Old man Svenson first appears in the book when the narrator comments on how the townspeople fear Boggins Heights. Svenson exists in the narrative as a mysterious figure, as he lives alone in a house that children are afraid to pass. When he appears on the road as Maddie and Peggy are walking back from Wanda's, the girls run away after they can't understand what he says. The point of view stays with Svenson for a moment, to show how he is confused by the girls' terror. By this point in the story, it is clear that old man Svenson poses no threat. Because he is poor, socially isolated, and likely can't speak English intelligibly, people project their fears onto him. Svenson is an analog for Wanda, who is similarly misunderstood and consequently mistreated.
Why is it ironic that Wanda draws Peggy and Maddie? What type of literary irony does the incident exemplify?
Maddie's guilt over how she treated Wanda is so great that the reader assumes Wanda must have disliked Peggy and Maddie for their cruelty. However, the narrator reveals at the end of the book that Wanda had drawn portraits of Peggy and Maddie. This incongruity between what Maddie and the reader anticipated and what actually happened is an example of situational irony that subverts the expectations established by the narrative. This irony is significant because it casts a new light on Wanda: rather than being content in her social rejection, Wanda had always admired Maddie and Peggy.

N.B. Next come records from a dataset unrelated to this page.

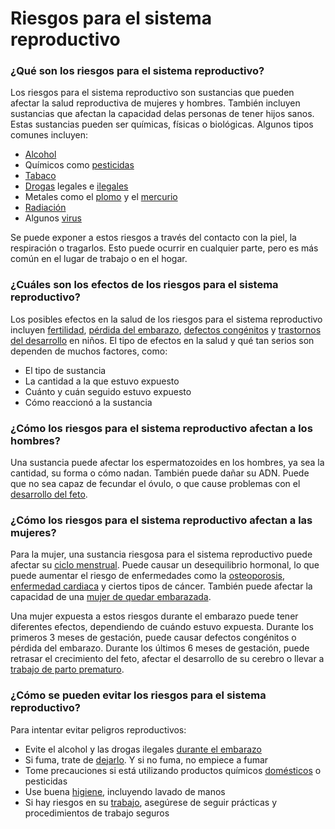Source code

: Riesgos para el sistema reproductivo
====================================


### ¿Qué son los riesgos para el sistema reproductivo?


Los riesgos para el sistema reproductivo son sustancias que pueden afectar la salud reproductiva de mujeres y hombres. También incluyen sustancias que afectan la capacidad delas personas de tener hijos sanos. Estas sustancias pueden ser químicas, físicas o biológicas. Algunos tipos comunes incluyen:


* [Alcohol](https://medlineplus.gov/spanish/alcohol.html)
* Químicos como [pesticidas](https://medlineplus.gov/spanish/pesticides.html)
* [Tabaco](https://medlineplus.gov/spanish/smoking.html)
* [Drogas](https://medlineplus.gov/spanish/drugreactions.html) legales e [ilegales](https://medlineplus.gov/spanish/druguseandaddiction.html)
* Metales como el [plomo](https://medlineplus.gov/spanish/leadpoisoning.html) y el [mercurio](https://medlineplus.gov/spanish/mercury.html)
* [Radiación](https://medlineplus.gov/spanish/radiationexposure.html)
* Algunos [virus](https://medlineplus.gov/spanish/viralinfections.html)


Se puede exponer a estos riesgos a través del contacto con la piel, la respiración o tragarlos. Esto puede ocurrir en cualquier parte, pero es más común en el lugar de trabajo o en el hogar.


### ¿Cuáles son los efectos de los riesgos para el sistema reproductivo?


Los posibles efectos en la salud de los riesgos para el sistema reproductivo incluyen [fertilidad](https://medlineplus.gov/spanish/infertility.html), [pérdida del embarazo](https://medlineplus.gov/spanish/miscarriage.html), [defectos congénitos](https://medlineplus.gov/spanish/birthdefects.html) y [trastornos del desarrollo](https://medlineplus.gov/spanish/developmentaldisabilities.html) en niños. El tipo de efectos en la salud y qué tan serios son dependen de muchos factores, como:


* El tipo de sustancia
* La cantidad a la que estuvo expuesto
* Cuánto y cuán seguido estuvo expuesto
* Cómo reaccionó a la sustancia


### ¿Cómo los riesgos para el sistema reproductivo afectan a los hombres?


Una sustancia puede afectar los espermatozoides en los hombres, ya sea la cantidad, su forma o cómo nadan. También puede dañar su ADN. Puede que no sea capaz de fecundar el óvulo, o que cause problemas con el [desarrollo del feto](https://medlineplus.gov/spanish/fetalhealthanddevelopment.html).


### ¿Cómo los riesgos para el sistema reproductivo afectan a las mujeres?


Para la mujer, una sustancia riesgosa para el sistema reproductivo puede afectar su [ciclo menstrual](https://medlineplus.gov/spanish/menstruation.html). Puede causar un desequilibrio hormonal, lo que puede aumentar el riesgo de enfermedades como la [osteoporosis](https://medlineplus.gov/spanish/osteoporosis.html), [enfermedad cardiaca](https://medlineplus.gov/spanish/heartdiseaseinwomen.html) y ciertos tipos de cáncer. También puede afectar la capacidad de una [mujer de quedar embarazada](https://medlineplus.gov/spanish/femaleinfertility.html). 


Una mujer expuesta a estos riesgos durante el embarazo puede tener diferentes efectos, dependiendo de cuándo estuvo expuesta. Durante los primeros 3 meses de gestación, puede causar defectos congénitos o pérdida del embarazo. Durante los últimos 6 meses de gestación, puede retrasar el crecimiento del feto, afectar el desarrollo de su cerebro o llevar a [trabajo de parto prematuro](https://medlineplus.gov/spanish/pretermlabor.html). 


### ¿Cómo se pueden evitar los riesgos para el sistema reproductivo?


Para intentar evitar peligros reproductivos:


* Evite el alcohol y las drogas ilegales [durante el embarazo](https://medlineplus.gov/spanish/pregnancyandsubstanceuse.html)
* Si fuma, trate de [dejarlo](https://medlineplus.gov/spanish/quittingsmoking.html). Y si no fuma, no empiece a fumar
* Tome precauciones si está utilizando productos químicos [domésticos](https://medlineplus.gov/spanish/householdproducts.html) o pesticidas
* Use buena [higiene](https://medlineplus.gov/spanish/germsandhygiene.html), incluyendo lavado de manos
* Si hay riesgos en su [trabajo](https://medlineplus.gov/spanish/occupationalhealth.html), asegúrese de seguir prácticas y procedimientos de trabajo seguros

What role does the concept of remorse play in The Hundred Dresses?
Remorse is the book's most prominent theme. The extreme guilt Maddie experiences for not having protected Wanda from taunts drives the narrative, as Maddie endeavors to reconcile with Wanda to assuage her remorse. Remorse keeps Maddie up at night, and leads her to vow never to stand by while another person is bullied. By the end of the book, Maddie has not lost her remorse; the revelation that Wanda admired her and Peggy will likely compound Wanda's guilt.
The narration begins from an objective point of view but later switches to Maddie's point of view. Explain why the author might have made this choice.
By starting the book from a point of view that is detached from any one character's perspective, the narrator is able to inform the reader that Wanda is missing from school while leaving the rest of the classroom oblivious. This choice establishes tension through dramatic irony, as the reader knows something the characters do not. The author later switches into Maddie's perspective to convey Maddie's emotional turmoil and her limited understanding of what happened to Wanda.
Why is it significant that Wanda's desk is at the back of the class?
Wanda's seat at the back of the classroom symbolizes her social isolation. In Room 13, it is assumed that the brightest students sit closest to the front, while the loud and low-scoring students sit in the back, where they receive less attention from the teacher. The narrator comments that it is unknown why Wanda sits at the back, though it could be because she comes to school with mud on her shoes, and her teacher would like to keep the mud relegated to one corner. If this is true, then Wanda is being unfairly punished for having to walk all the way from the poor neighborhood of Boggins Heights. By making this connection, the reader can deduce that Wanda's poverty outside of school leads her to have a worse education, as she must sit in an area of the room where she'll receive less attention from the teacher.